Simone - Arts District


#21

Shmaltz butter – that sounds really great!


#22

That person be telling the truth. This gorgeousness at Petit Trois is straight out of Jacques Pepin’s school of French country mastery… No frill, no fuss - Just straight up smashmouth superb French execution from the kitchen:


#23

$3? I thought it was “free”. And yes it’s fucking great.


#24

The sourdough bread at Simone was just perfection - perfect crust, perfect crumb, perfect flavor. The whipped butter had a delicious tang and was a huge portion – my dining companion took it home (I didn’t want to be tempted the next morning, but if you were feeling decadent that butter would have been insane the next morning on a homemade muffin).

I have not had the baguette and Normandy butter at Republique nor the Bing and cultured butter and honey at Majordomo, so I can’t compare. But the Simone sourdough bread is definitely a different animal from either your classic baguette or from a bing. Different texture, different flavor.

The closest I can come to compare with what I am seeing is apparently the new restaurant trend of selling bread and butter is the $7 bread and butter I recently had at the over-hyped La Mercerie in NYC. I ordered it at La Mercerie because I thought, “wow it must be special if they are putting it on the menu for $7” and it was not. Just some ordinary baguette and a butter that I actually found nauseating.

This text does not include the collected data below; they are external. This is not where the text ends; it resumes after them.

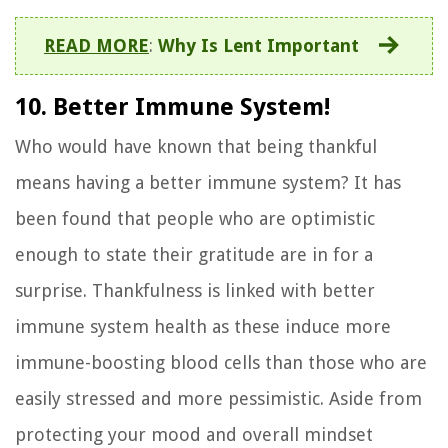
READ MORE
:
Why Is Lent Important
10. Better Immune System!
Who would have known that being thankful
means having a better immune system? It has
been found that people who are optimistic
enough to state their gratitude are in for a
surprise. Thankfulness is linked with better
immune system health as these induce more
immune-boosting blood cells than those who are
easily stressed and more pessimistic. Aside from
protecting your mood and overall mindset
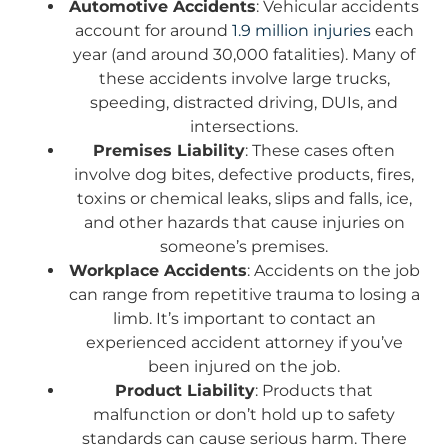
Automotive Accidents
: Vehicular accidents
account for around
1.9 million injuries
each
year (and around 30,000 fatalities). Many of
these accidents involve large trucks,
speeding, distracted driving, DUIs, and
intersections.
Premises Liability
: These cases often
involve dog bites, defective products, fires,
toxins or chemical leaks, slips and falls, ice,
and other hazards that cause injuries on
someone’s premises.
Workplace Accidents
: Accidents on the job
can range from repetitive trauma to losing a
limb. It’s important to contact an
experienced accident attorney if you’ve
been injured on the job.
Product Liability
: Products that
malfunction or don’t hold up to safety
standards can cause serious harm. There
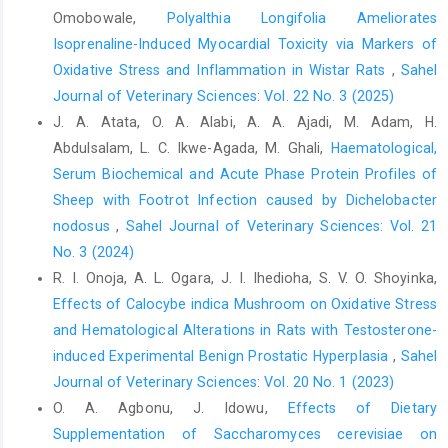
Cucumis ‎Linn. J. Eco. Taxo Bot. 33: 2:455-463. ‎
Omobowale,
Polyalthia Longifolia Ameliorates
Isoprenaline-Induced Myocardial Toxicity via Markers of
Rasekh, H. R. Nazari, P. Kamli-Nejad, M. and ‎Hosseinzadeh, L.
Oxidative Stress and Inflammation in Wistar Rats
,
Sahel
(2008). Acute and subchronic ‎oral toxicity of Galega officinalis
Linn in rat. J. ‎EthnoPham. 166(1):21-26‎
Journal of Veterinary Sciences: Vol. 22 No. 3 (2025)
J. A. Atata, O. A. Alabi, A. A. Ajadi, M. Adam, H.
Rocha, A.O.B. Pita, K.M. Oliveira, C.A.X. Mota, E. C. ‎Estevam, W.P.
Abdulsalam, L. C. Ikwe-Agada, M. Ghali,
Haematological,
Viena, R.C.S. Sam, F.M. and Diniz, ‎M.S. (2012). Toxicological
effect of ‎hydroalcholicextract ofPradosiahuberiDuckle in ‎wistar
Serum Biochemical and Acute Phase Protein Profiles of
rats. Braz J. Pharm. 93:373-381‎
Sheep with Footrot Infection caused by Dichelobacter
nodosus
,
Sahel Journal of Veterinary Sciences: Vol. 21
Schmincke, K. H (2003). Medicinal Plants for forest
‎conservation and healthcare. Non- Wood Forest ‎Products 11,
No. 3 (2024)
Food and Agriculture Organization of ‎the United Nations.‎
R. I. Onoja, A. L. Ogara, J. I. Ihedioha, S. V. O. Shoyinka,
Effects of Calocybe indica Mushroom on Oxidative Stress
Susana, O. M. Tonny, A. A. Mary, A. A. Daniel, B. Doris, K. ‎Alfred,
and Hematological ‎Alterations in Rats with Testosterone-
A. Augustine, O. Yaw, D. and Christian, A. ‎‎(2019). Medicinal
plants for treatment of prevalent ‎disease. Edited volume, J.
induced Experimental Benign Prostatic ‎Hyperplasia
,
Sahel
Pharmacol. 78:537-54 ‎
Journal of Veterinary Sciences: Vol. 20 No. 1 (2023)
O. A. Agbonu, J. Idowu,
Effects of Dietary
Wyrobek, A. J. (1980). Sperm assays in man and other ‎mammals
as indicators of chemically induced ‎testicular dysfunction. In:
Supplementation of Saccharomyces cerevisiae on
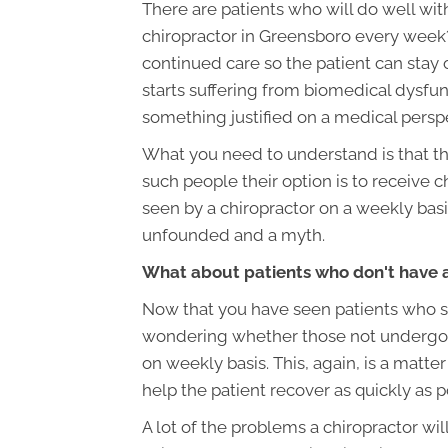
There are patients who will do well with
chiropractor in Greensboro every week?
continued care so the patient can sta
starts suffering from biomedical dysfunc
something justified on a medical persp
What you need to understand is that th
such people their option is to receive 
seen by a chiropractor on a weekly basis
unfounded and a myth.
What about patients who don't have
Now that you have seen patients who s
wondering whether those not undergoing
on weekly basis. This, again, is a matter
help the patient recover as quickly as p
A lot of the problems a chiropractor wil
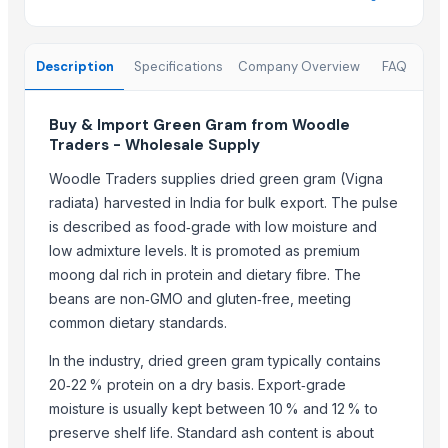
Paras Gold Rice
Parboiled Rice
Description
Specifications
Company Overview
FAQ
PR-11 Rice
Sona Masuri Rice
Buy & Import Green Gram from Woodle
Pearl Pure Premium Sella Basmati Rice
Traders - Wholesale Supply
With Steam Wrinkle Chili Exporter from India
Woodle Traders supplies dried green gram (Vigna
Related Products
radiata) harvested in India for bulk export. The pulse
is described as food‑grade with low moisture and
MARATHON SUPER G
low admixture levels. It is promoted as premium
CGG (75 mm)
moong dal rich in protein and dietary fibre. The
CGG (50 mm)
beans are non‑GMO and gluten‑free, meeting
CGG
common dietary standards.
The Ordinary
In the industry, dried green gram typically contains
Dried Grass Jelly Leaves At Best Price
20‑22 % protein on a dry basis. Export‑grade
PVC PIPES_110MM 2.5kgf/Cm2 Class I
moisture is usually kept between 10 % and 12 % to
five trees the art of halloumi
preserve shelf life. Standard ash content is about
NLG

Not sure who developed the sourdough bread recipe at Simone – the waiter gave some kind of explanation, but I didn’t pay attention – but with that same person, I can’t imagine that the restaurant couldn’t produce greatness on its dessert menu, unless bread-making is a completely different skill set than dessert (perhaps in my naïveté, I think baking is baking). I hated the one dessert I did try at Simone.


#25

Now I really want to go to Petit Trois. Do they take reservations at the one on Highland? If not, what is the wait situation, particularly for weekend lunch?


#26

Fair disclosure: The baguette photo and omelette photos are from Petit Trois Le Valley, not Highland. BUT the PT Highland kitchen is just as solid. Seating is brasserie-style (no reservations).


#27

Me too. They even give me extra to take home with my leftovers sometimes.


#28

I slightly prefer the baguette at Republique but both are definitely in the upper echelon of breads in the city.


#29

Just quoting the official price on the Petit Trois menu, in case one orders extra bread a la carte…


#30

The omelette is super amazing!
And I thought the bread and butter was “free,” too…but it’s been quite a while since I’ve been to Petit Trois. They offered it to us when we sat down at the counter. I don’t remember seeing it on the bill when I paid.
I’m not sure I can pick a winner between Petit Trois and Republique…I adore the bread service at both.


#31

I see it now. Looks like it’s $3 with some jam for breakfast and brunch and “free” at lunch and dinner.


#32

Hi @Omotesando,

Simone doesn’t bake their own bread. They buy it from Bub & Grandma’s Bread (which is very good and found at many shops around town).


#33

It is a completely different skill, IMHO. Dough and batter are two very different things.

Have not been to Petit Trois, but I thought Farmshop had a very good omelet.


#34

Good intel! I would’ve at first guessed that chef Largey might be inclined to use Manresa Bread, given her tenure at Manresa. Manresa Bread, btw, makes a great levain that’s perfect for my Sunday toast - just some butter on the pan and finish with Maldon salt, or spread some grilled black Mission figs on top, or add some Fatted Calf 5-spice lamb bacon. I digress…

For some reason I was hoping for a menu that leaned more rustic or classic French, less “Californian.” I’ll still probably give this a try next time.

Is Nina on the soundtrack? I picture “Black is the Color of My True Love’s Hair” playing while I would sip on Armagnac, old Grand Marnier, or some Dagueneau (Les Jardins de Babylone) after a mille feuille or some caneles.


#35

Yikes the thing I liked the best at Simone didn’t even come from the restaurant’s kitchen.


#36

In Simone’s defense, they did probably heat it up for you.


#37

And they probably had to slice it too. Hmm this reminds me of another dish costing $10.


#38

See that, @CiaoBob?! Aren’t you glad I talked you out of ordering that item on the menu?! :smiley:


#39

oh and there was a nice little surprise of an undisclosed, mandatory 4% “service charge” tacked on to the bill.


#40

But I don’t regret ordering it or paying $10 for the bread because of all the things I ate, it was the only thing I would want a second time.

The waiter did mention Bub & Grandmas, but I wasn’t paying a lot of attention and was not familiar with that vendor, so I naively thought that was who they sourced the flour from or something. I knew they couldn’t have been producing their own flour. In retrospect, however, it would be a very unusual restaurant kitchen that was equipped for breadmaking.